Ms. Johnson said she was surprised to find that the agenda of most of the union leaders the authors studied was “very broad.”
“They recognize the challenges that school districts are facing and realize that they are key players in accountability, reform, performance, and development,” she said.
The report covers unions of all sizes in six states—California, Colorado, Florida, Maryland, Massachusetts, and Ohio. Those interviewed included A.J. Duffy of Los Angeles, Mark Chavez of Boulder, Colo., and Janice D. Brown of Glades County, Fla. Locals studied represent both the National Education Association and the American Federation of Teachers.
Researchers deliberately picked some locals with a reputation for being reform-minded and others that were known for being more traditional in their approach, Ms. Johnson said.
“What we were trying to do was to get a good sense of the range of experiences and views of leaders in both the AFT and the NEA,” she said.

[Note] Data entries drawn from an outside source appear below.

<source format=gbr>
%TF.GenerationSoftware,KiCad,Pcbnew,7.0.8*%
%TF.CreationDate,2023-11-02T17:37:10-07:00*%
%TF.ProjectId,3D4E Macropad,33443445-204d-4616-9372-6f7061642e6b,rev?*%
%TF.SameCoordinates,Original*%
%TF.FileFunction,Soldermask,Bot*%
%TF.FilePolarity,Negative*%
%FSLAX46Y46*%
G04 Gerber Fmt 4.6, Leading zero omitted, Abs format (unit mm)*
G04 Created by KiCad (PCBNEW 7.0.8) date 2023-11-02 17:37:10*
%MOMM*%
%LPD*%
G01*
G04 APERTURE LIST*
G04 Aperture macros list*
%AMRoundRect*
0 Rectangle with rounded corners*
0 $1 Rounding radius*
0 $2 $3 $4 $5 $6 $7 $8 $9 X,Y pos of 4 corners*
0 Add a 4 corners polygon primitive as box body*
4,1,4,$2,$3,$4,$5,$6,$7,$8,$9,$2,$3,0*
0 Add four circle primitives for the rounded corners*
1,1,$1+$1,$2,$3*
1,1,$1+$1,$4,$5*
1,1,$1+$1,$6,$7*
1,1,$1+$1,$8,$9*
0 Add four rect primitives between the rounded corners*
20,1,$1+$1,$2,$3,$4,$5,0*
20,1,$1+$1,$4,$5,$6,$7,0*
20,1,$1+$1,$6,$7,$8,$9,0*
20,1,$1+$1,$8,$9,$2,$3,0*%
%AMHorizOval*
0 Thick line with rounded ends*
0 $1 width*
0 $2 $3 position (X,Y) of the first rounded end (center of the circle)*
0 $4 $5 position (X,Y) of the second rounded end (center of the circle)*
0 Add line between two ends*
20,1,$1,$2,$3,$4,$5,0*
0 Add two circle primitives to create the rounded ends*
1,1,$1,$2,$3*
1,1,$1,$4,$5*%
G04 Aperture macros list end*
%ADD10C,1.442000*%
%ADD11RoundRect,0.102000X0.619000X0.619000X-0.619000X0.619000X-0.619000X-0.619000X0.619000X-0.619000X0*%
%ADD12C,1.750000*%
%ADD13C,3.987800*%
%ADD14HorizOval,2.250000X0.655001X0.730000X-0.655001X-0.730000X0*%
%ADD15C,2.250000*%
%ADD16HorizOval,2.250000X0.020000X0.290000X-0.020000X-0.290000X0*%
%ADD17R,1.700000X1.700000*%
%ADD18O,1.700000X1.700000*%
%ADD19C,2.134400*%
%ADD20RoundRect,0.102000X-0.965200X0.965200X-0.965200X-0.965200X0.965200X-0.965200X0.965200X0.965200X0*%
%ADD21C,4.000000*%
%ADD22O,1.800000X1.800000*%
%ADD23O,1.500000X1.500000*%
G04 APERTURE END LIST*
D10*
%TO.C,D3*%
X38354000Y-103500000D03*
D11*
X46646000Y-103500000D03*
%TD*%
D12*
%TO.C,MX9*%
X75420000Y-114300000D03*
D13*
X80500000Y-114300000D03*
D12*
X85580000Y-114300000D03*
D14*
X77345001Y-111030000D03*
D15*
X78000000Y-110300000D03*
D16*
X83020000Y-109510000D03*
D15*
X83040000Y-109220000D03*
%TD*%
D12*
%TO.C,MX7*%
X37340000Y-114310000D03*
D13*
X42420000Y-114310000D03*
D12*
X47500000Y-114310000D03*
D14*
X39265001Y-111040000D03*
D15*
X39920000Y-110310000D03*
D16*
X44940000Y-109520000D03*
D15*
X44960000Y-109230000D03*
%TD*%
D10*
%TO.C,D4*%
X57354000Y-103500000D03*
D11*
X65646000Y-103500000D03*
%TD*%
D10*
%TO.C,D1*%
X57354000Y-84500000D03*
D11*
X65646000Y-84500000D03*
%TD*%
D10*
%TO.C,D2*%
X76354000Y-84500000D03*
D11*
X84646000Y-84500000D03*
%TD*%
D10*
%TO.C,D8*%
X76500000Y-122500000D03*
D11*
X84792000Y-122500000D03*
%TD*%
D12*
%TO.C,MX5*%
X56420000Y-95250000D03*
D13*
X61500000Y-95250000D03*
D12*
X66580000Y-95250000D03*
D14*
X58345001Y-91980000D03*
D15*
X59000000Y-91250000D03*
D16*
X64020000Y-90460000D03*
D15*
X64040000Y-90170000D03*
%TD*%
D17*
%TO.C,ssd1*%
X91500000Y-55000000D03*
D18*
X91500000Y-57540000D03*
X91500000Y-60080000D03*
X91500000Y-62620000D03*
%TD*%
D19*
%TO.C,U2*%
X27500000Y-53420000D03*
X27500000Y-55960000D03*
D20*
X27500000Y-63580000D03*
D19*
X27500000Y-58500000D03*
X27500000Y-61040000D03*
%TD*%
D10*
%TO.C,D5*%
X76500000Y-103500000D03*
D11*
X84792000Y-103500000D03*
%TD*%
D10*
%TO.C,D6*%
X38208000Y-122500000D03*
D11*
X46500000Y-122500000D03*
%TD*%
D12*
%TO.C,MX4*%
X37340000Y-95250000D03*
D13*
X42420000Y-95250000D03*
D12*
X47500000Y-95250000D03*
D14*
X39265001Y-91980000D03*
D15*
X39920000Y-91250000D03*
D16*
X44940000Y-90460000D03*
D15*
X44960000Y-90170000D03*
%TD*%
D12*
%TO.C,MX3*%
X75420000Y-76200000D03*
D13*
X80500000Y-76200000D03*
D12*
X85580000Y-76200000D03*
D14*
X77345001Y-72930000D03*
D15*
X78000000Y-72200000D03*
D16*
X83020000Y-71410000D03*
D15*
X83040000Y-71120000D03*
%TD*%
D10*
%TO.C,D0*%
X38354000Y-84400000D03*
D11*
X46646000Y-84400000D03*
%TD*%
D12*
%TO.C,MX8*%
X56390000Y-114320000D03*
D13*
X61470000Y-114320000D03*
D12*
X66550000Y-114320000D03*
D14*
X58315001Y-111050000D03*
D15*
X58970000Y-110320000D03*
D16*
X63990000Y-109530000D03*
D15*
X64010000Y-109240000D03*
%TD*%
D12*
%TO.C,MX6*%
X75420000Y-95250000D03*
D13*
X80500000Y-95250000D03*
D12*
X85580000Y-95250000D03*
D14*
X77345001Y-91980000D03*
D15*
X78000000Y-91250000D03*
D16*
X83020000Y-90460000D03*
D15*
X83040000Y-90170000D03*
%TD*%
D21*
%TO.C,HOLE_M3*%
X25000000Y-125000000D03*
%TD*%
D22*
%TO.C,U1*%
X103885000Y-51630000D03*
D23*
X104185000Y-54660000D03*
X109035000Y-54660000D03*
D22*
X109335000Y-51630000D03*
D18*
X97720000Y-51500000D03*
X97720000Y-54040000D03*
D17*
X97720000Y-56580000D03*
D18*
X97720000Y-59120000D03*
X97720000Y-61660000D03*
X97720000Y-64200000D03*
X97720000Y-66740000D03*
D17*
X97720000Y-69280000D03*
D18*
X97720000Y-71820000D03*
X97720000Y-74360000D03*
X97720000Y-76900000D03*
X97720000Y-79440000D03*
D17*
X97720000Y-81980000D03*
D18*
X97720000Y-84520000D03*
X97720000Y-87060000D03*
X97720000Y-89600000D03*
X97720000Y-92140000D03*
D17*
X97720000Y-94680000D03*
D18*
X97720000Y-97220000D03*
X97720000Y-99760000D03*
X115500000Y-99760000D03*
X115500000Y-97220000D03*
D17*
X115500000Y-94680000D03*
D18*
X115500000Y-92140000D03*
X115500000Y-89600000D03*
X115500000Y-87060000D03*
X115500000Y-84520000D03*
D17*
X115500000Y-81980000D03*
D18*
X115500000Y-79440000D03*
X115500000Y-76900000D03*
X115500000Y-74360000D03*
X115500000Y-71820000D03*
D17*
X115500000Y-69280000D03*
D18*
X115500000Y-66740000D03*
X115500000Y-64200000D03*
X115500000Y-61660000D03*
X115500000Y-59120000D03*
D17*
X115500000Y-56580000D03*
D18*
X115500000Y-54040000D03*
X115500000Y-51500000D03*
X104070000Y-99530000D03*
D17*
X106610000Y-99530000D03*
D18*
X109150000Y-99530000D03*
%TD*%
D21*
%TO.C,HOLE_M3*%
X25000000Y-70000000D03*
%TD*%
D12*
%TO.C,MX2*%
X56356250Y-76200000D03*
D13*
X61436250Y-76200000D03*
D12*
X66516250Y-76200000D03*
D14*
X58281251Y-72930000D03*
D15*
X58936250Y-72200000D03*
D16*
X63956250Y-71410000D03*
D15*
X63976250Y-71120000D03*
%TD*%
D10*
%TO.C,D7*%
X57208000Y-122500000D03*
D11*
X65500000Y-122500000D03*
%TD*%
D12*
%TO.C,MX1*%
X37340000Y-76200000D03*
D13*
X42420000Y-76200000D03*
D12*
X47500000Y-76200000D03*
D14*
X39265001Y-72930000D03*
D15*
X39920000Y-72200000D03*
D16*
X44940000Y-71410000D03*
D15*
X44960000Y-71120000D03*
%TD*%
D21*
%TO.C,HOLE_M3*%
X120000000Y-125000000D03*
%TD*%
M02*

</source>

Ms. Johnson said the report shows that the unions of the future—locals that are involved in collaborative relationships with districts, offering professional development to members, and willing to work on school reform—are already present and active in many districts.
“We are operating with an image of the past,” she said, “but the reality has changed, and I suspect that in the next five or 10 years, as the teaching force changes, we are going to see local unions that look dramatically different from the ones that bargained contracts in the ’60s and ‘70s.”
Changing Perceptions
In their interviews, local leaders seek to shed light on some common criticisms. For instance, school officials and union critics have long argued that collective bargaining contracts stand in the way of school progress because senior teachers, who typically have greater transfer rights under union contracts than their junior colleagues do, tend to leave troubled schools. That leaves such schools with high numbers of inexperienced and less-qualified teachers. But in many districts, local presidents said that principals have substantial discretion in hiring and assigning teachers—a claim the report’s authors say was confirmed when they analyzed contracts.

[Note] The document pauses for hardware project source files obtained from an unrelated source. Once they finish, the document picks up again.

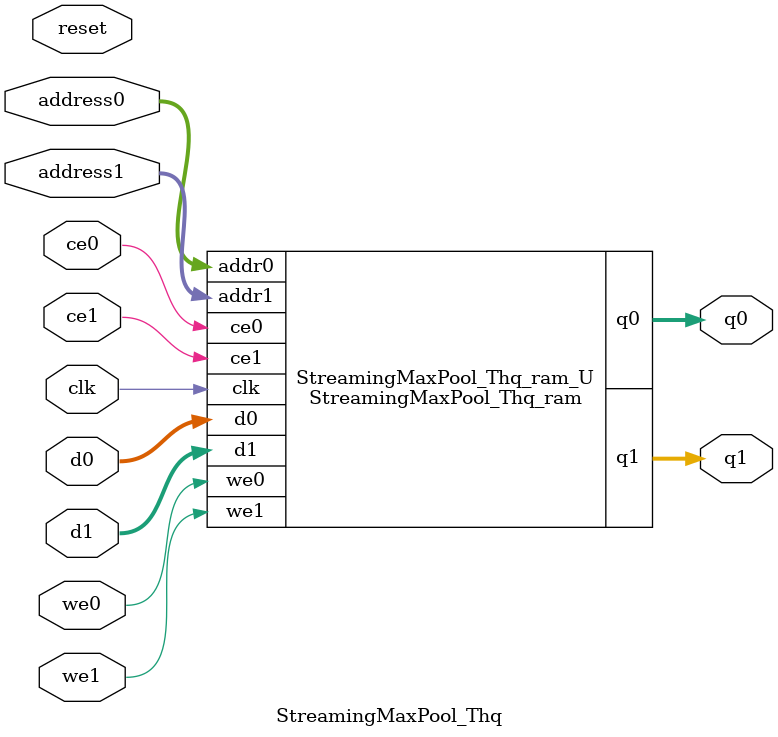
<source format=v>

`timescale 1 ns / 1 ps
module StreamingMaxPool_Thq_ram (addr0, ce0, d0, we0, q0, addr1, ce1, d1, we1, q1,  clk);

parameter DWIDTH = 8;
parameter AWIDTH = 8;
parameter MEM_SIZE = 256;

input[AWIDTH-1:0] addr0;
input ce0;
input[DWIDTH-1:0] d0;
input we0;
output reg[DWIDTH-1:0] q0;
input[AWIDTH-1:0] addr1;
input ce1;
input[DWIDTH-1:0] d1;
input we1;
output reg[DWIDTH-1:0] q1;
input clk;

(* ram_style = "block" *)reg [DWIDTH-1:0] ram[0:MEM_SIZE-1];




always @(posedge clk)  
begin 
    if (ce0) 
    begin
        if (we0) 
        begin 
            ram[addr0] <= d0; 
            q0 <= d0;
        end 
        else 
            q0 <= ram[addr0];
    end
end


always @(posedge clk)  
begin 
    if (ce1) 
    begin
        if (we1) 
        begin 
            ram[addr1] <= d1; 
            q1 <= d1;
        end 
        else 
            q1 <= ram[addr1];
    end
end


endmodule


`timescale 1 ns / 1 ps
module StreamingMaxPool_Thq(
    reset,
    clk,
    address0,
    ce0,
    we0,
    d0,
    q0,
    address1,
    ce1,
    we1,
    d1,
    q1);

parameter DataWidth = 32'd8;
parameter AddressRange = 32'd256;
parameter AddressWidth = 32'd8;
input reset;
input clk;
input[AddressWidth - 1:0] address0;
input ce0;
input we0;
input[DataWidth - 1:0] d0;
output[DataWidth - 1:0] q0;
input[AddressWidth - 1:0] address1;
input ce1;
input we1;
input[DataWidth - 1:0] d1;
output[DataWidth - 1:0] q1;



StreamingMaxPool_Thq_ram StreamingMaxPool_Thq_ram_U(
    .clk( clk ),
    .addr0( address0 ),
    .ce0( ce0 ),
    .we0( we0 ),
    .d0( d0 ),
    .q0( q0 ),
    .addr1( address1 ),
    .ce1( ce1 ),
    .we1( we1 ),
    .d1( d1 ),
    .q1( q1 ));

endmodule


</source>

Several districts also appeared to be moving away from the long-term, three-year contract model and were involved in “a kind of a perpetual bargaining,” in which they identified and dealt with issues as they arose. For instance, in Colorado Springs, Colo., the district has a joint council made up of members of two bargaining teams who meet monthly. In Montgomery County, Md., a labor-management collaboration committee meets monthly and can make changes to the contract.

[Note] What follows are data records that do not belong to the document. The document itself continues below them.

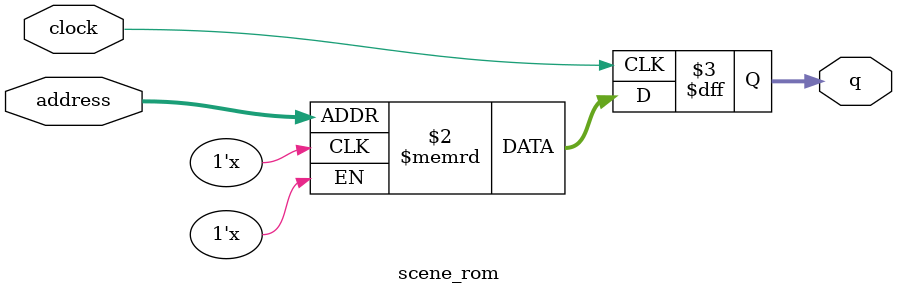
<source format=sv>
module scene_rom (
	input logic clock,
	input logic [16:0] address,
	output logic [2:0] q
);

logic [2:0] memory [0:122879] /* synthesis ram_init_file = "./scene/scene.COE" */;

always_ff @ (posedge clock) begin
	q <= memory[address];
end

endmodule

</source>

The report also found that union leaders have serious concerns about performance-based pay. But many support paying additional stipends to teachers who hold specialized roles, such as curriculum specialist, literacy or math coach, or lead teacher.
Those close to the subject say it is inevitable that unions and their leaders will move toward a more collaborative, reform-based model.
“Teacher unions recognize that members will do well if students will do well, and no society will tolerate a disconnect between the two,” said Adam Urbanski, the president of the Rochester Teachers Association. He co-founded and now leads the Teacher Union Reform Network, a group of local leaders who support participation in school improvement.
The report’s finding on the changing face of unions and their leaders, Mr. Urbanski said, is encouraging because until now, most union change has occurred in an environment of crisis. “Now,” he said, “it seems it might be more widely accepted that change is acceptable, and unions will remain viable and will promote change and improvement even before they have to do so.”